Ella le devolvió la sonrisa.

– ¿A que es maravilloso? -dijo.

– Ni más ni menos -contestó el joven.

Diana reparó en que el joven dirigía una mirada de preocupación al hombre sentado frente a él, como si esperase una reprimenda. Casi parecía que fuera su carabina.

– ¿Viajan juntos ustedes dos? -preguntó Diana.

– Se podría decir que somos socios -respondió cortésmente el hombre calvo. Extendió su mano, como si hubiera recordado de repente sus buenos modales-. Ollis Field.

– Diana Lovesey.

Le estrechó la mano con cierta repugnancia. El hombre llevaba sucias las uñas. Se volvió hacia el joven.

– Frank Gordon -dijo él.

Los dos eran norteamericanos, pero su parecido terminaba allí. Frank Gordon iba bien vestido, con un alfiler de cuello de camisa y un pañuelo de seda en el bolsillo superior de la chaqueta. Olía a colonia y utilizaba un poco de brillantina en el cabello rizado.

– ¿Qué estamos sobrevolando? ¿Todavía es Inglaterra?

Diana se inclinó sobre él y miró por la ventana, dejando que el joven aspirara su perfume.

– Creo que debe ser Devon -dijo, aunque no tenía ni idea.

– ¿De dónde es usted? -preguntó Gordon.

Diana se sentó a su lado.

– De Manchester -contestó. Miró a Mark, captó su expresión de estupor y devolvió su atención a Frank-. Está en el noroeste.

Ollis Field encendió un cigarrillo con aire de censura. Diana cruzó las piernas.

– Mi familia procede de Italia -explicó Frank. El gobierno italiano era fascista.

– ¿Cree que Italia entrará en guerra? -preguntó.

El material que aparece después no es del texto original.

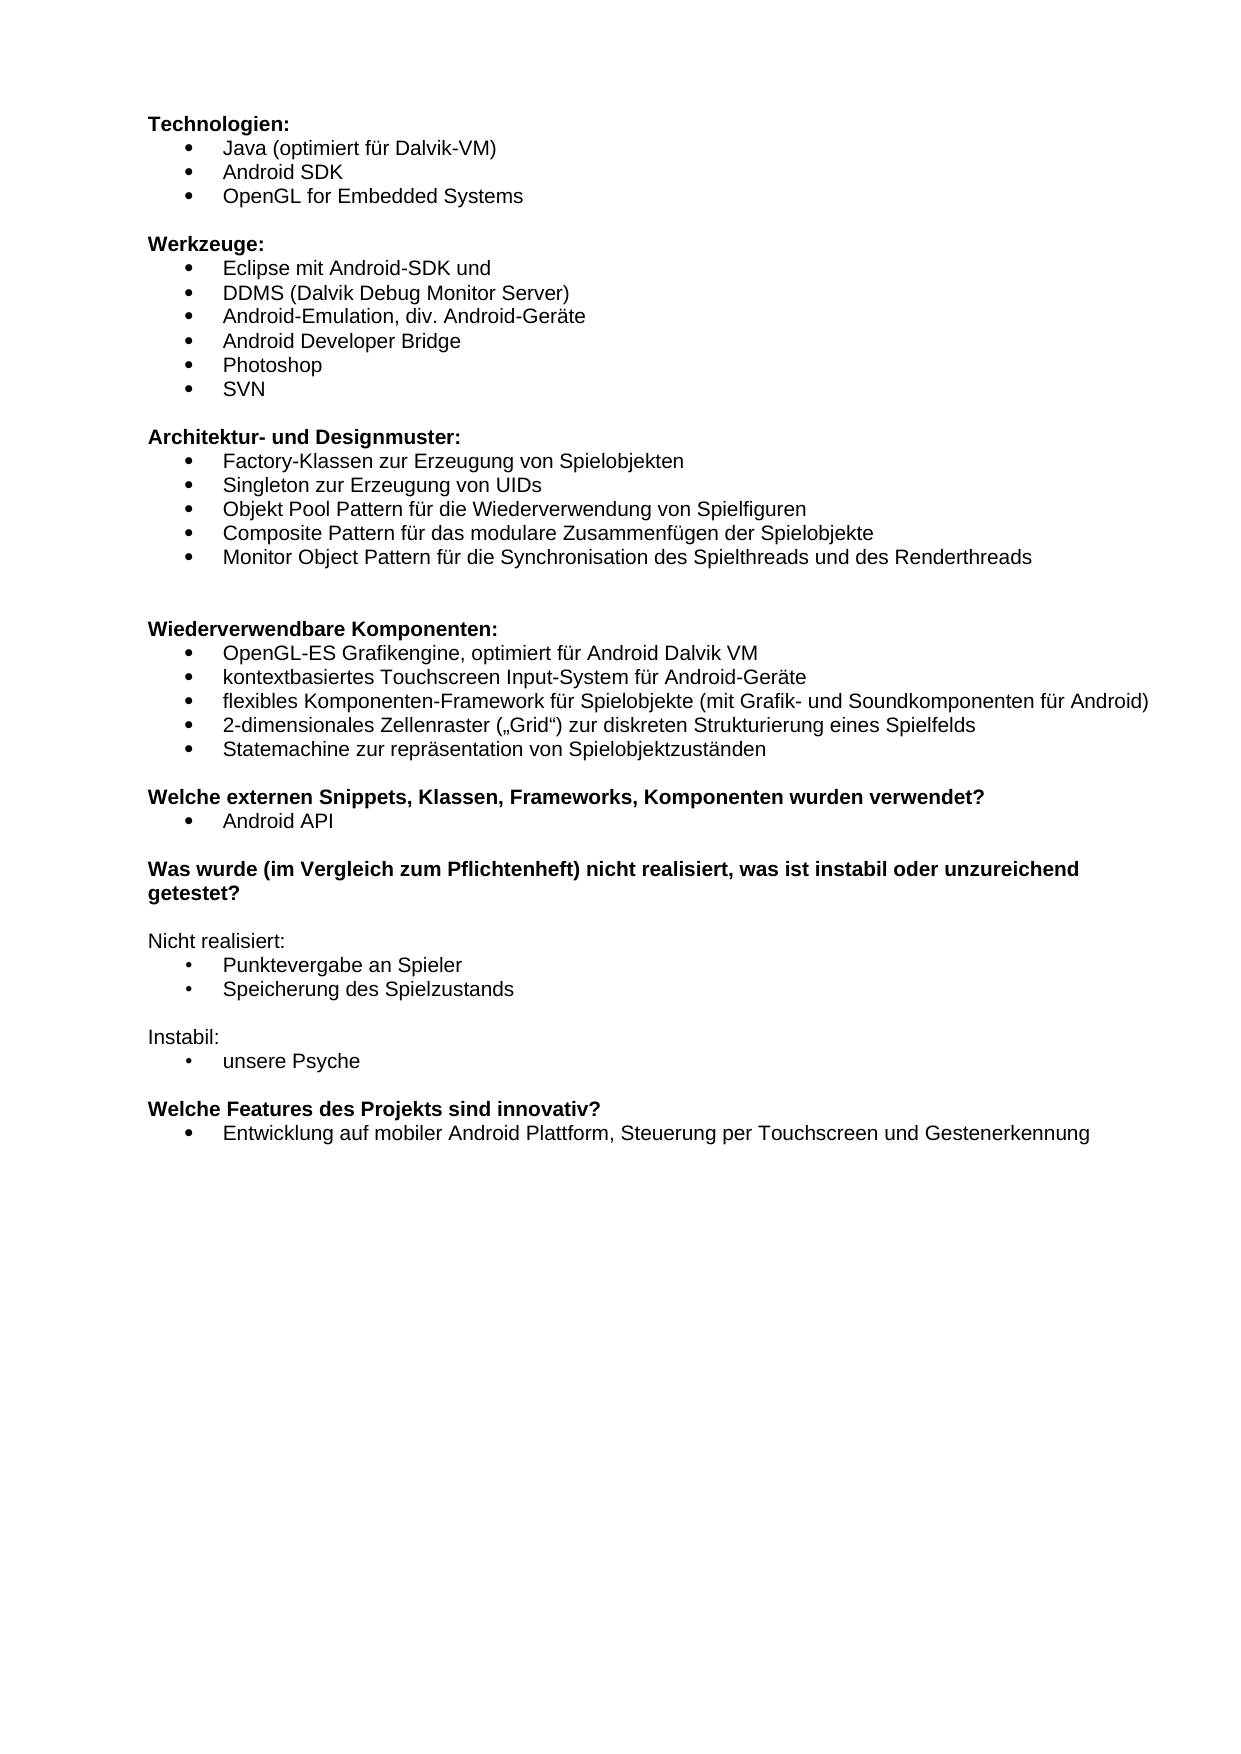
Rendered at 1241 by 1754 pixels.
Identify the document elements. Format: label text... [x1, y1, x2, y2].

list Architektur- und Designmuster: [148, 424, 1152, 448]
list Android SDK [185, 160, 1152, 184]
text Technologien: [148, 112, 1152, 136]
list Objekt Pool Pattern für die Wiederverwendung von Spielfiguren [185, 497, 1152, 521]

Frank denegó con la cabeza.

– Los italianos no quieren la guerra.

– Supongo que nadie quiere la guerra.

– Entonces, ¿por qué la hay?

Diana pensó que era un hombre intrigante. Tenía dinero, eso estaba claro, pero parecía inculto. La mayoría de los hombres se mostraban ansiosos por explicarle cosas, por exhibir ante ella sus conocimientos, tanto si lo deseaba como si no, pero éste no se comportaba igual.

– ¿Qué opina usted, señor Field? -preguntó a su acompañante.

– No opino -contestó con hosquedad.

Diana se volvió hacia el joven.

– Quizá los líderes fascistas sólo puedan controlar a la gente mediante la guerra.

Miró a Mark y observó con desagrado que continuaba hablando animadamente con Lulu; estaban riendo como colegiales. Se sintió deprimida. ¿Qué le pasaba a su amante? A estas alturas, Mervyn ya le habría roto la nariz a Frank.

Pensó en decirle «Hábleme de usted», pero se sintió incapaz de soportar el aburrimiento de su respuesta, y se reprimió. En este momento, Davy, el mozo, le trajo su champán y un plato de tostadas cubiertas de caviar. Aprovechó la oportunidad para regresar a su asiento, abatida.

Escuchó la conversación de Mark y Lulu durante un rato, y después se abismó en sus pensamientos. Era una tontería enfadarse por culpa de Lulu. Mark estaba comprometido con ella, Diana. Lo único que pasaba era que le gustaba hablar de los viejos tiempos. Diana no debía preocuparse por Estados Unidos: había tomado una decisión, la suerte estaba echada y Mervyn ya habría leído su nota. Era estúpido recelar de una rubia teñida de cuarenta y cinco años como Lulu. Pronto aprendería las costumbres norteamericanas, y se familiarizaría con sus bebidas, programas de radio y manías. No tardaría en tener más amigos que Mark; atraía a la gente, no podía remediarlo.

Empezó a pensar en el largo vuelo sobre el Atlántico. Cuando leyó las noticias sobre el clipper en el Manchester Guardian , consideró que era el viaje más romántico del mundo. Entre Irlanda y Terranova mediaba una distancia de tres mil kilómetros, y el recorrido duraba una eternidad, algo así como diecisiete horas. Había tiempo de cenar, acostarse, dormir toda la noche y levantarse otra vez antes de que el avión aterrizara. La idea de ponerse camisones que había utilizado con Mervyn le parecía espantosa, pero no había tenido ocasión de comprarse ropa nueva para el viaje. Por suerte, tenía una preciosa bata de color café con leche y un pijama rosa salmón que nunca había usado. No había camas de matrimonio, ni siquiera en la suite matrimonial (Mark lo había comprobado), pero la litera de Mark estaría sobre la suya. Era emocionante y aterrador al mismo tiempo pensar en acostarse sobre el océano y en pleno vuelo, hora tras hora, a cientos de kilómetros de altura. Se preguntó si podría dormir. Los motores funcionarían tanto si dormía como si no, pero, en cualquier caso, temería constantemente que se parasen mientras dormía.